Ninguém sabia muito bem o que esperar de Língua Franca. O grupo formado pelos brasileiros Rael, Emicida, e pelos portugueses Capicua e Valete, apresentava o seu disco no SBSR, e para os receber víamos uma multidão de fãs ansiosos. É certo que a atuação foi a largos espaços apenas a soma das partes: Capicua a interpretar sozinha em palco Vayorken e Maria Capaz, o mesmo com Valete e o seu Rap Consciente – com Slow J a #dartudo no meio do público. Vários momentos em que permaneciam em palco apenas os Rapper Brasileiros levaram-nos a questionar que resultado daria aquela equação. No entanto, se isso poderia parecer um handicap, a realidade é que o público manteve-se interessado e interactivo do primeiro ao último momento. As mensagens foram certeiras e a presença de Valete – um verdadeiro iconoclasta – orientou as retinas naquele palco. Depois de afirmarem que “tudo começa com a porra de um sonho”, atiram-se à incrível Ela, sendo perceptível um genuína felicidade no quarteto lusófono. Saímos dali de barriga cheia, mas em breve veremos de que material é feito os pés deste gigante.
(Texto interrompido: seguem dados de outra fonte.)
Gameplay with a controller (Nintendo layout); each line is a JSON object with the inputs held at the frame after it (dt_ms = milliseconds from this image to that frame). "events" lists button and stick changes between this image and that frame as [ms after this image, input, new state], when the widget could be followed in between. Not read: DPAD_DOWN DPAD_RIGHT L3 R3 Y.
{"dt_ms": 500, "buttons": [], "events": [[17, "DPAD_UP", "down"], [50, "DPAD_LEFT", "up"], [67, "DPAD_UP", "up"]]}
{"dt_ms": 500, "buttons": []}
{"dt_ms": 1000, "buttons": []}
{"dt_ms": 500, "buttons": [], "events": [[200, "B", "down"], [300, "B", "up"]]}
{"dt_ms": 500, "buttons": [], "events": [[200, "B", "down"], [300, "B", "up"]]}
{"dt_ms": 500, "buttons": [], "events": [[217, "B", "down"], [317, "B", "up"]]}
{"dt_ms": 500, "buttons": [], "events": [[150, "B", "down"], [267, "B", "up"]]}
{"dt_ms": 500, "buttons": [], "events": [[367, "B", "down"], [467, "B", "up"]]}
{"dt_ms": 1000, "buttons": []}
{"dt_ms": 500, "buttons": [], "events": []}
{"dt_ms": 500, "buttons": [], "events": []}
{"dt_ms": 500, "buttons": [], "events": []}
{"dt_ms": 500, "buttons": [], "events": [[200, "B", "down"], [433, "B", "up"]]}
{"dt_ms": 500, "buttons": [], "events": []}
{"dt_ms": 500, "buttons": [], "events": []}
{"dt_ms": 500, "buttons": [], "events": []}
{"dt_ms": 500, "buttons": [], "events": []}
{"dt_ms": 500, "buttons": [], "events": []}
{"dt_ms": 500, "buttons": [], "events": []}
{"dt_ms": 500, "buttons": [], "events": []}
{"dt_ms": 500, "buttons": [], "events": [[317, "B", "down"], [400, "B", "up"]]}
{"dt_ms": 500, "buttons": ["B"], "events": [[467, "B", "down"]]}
O entusiasmo com Future era generalizado, e queríamos muito perceber se o hype era justificável. Temos ouvido imenso nas última semanas, mas não tinha entrado. Não foi por falta de insistência, acreditem. Talvez ao vivo perceberemos a cena deles, pensamos. O Meo Arena estava uma sombra do dia anterior, e o som ainda pior. Apesar de nas bancadas nem sempre serem perceptíveis as letras das musicas, distinguimos temas como Super Trapper ou Jumpman, em que a plateia se dividia entre entusiasmo e amiúdes conversas. O auto-tune foi uma presença constante, poderá parecer estranho mas oferece um tom interessante aos momentos em que conseguimos distinguir a voz de Nayvadius. O concerto terminou com Mask Off e não houve direito a encore: uns quase choravam, outros agradeceram.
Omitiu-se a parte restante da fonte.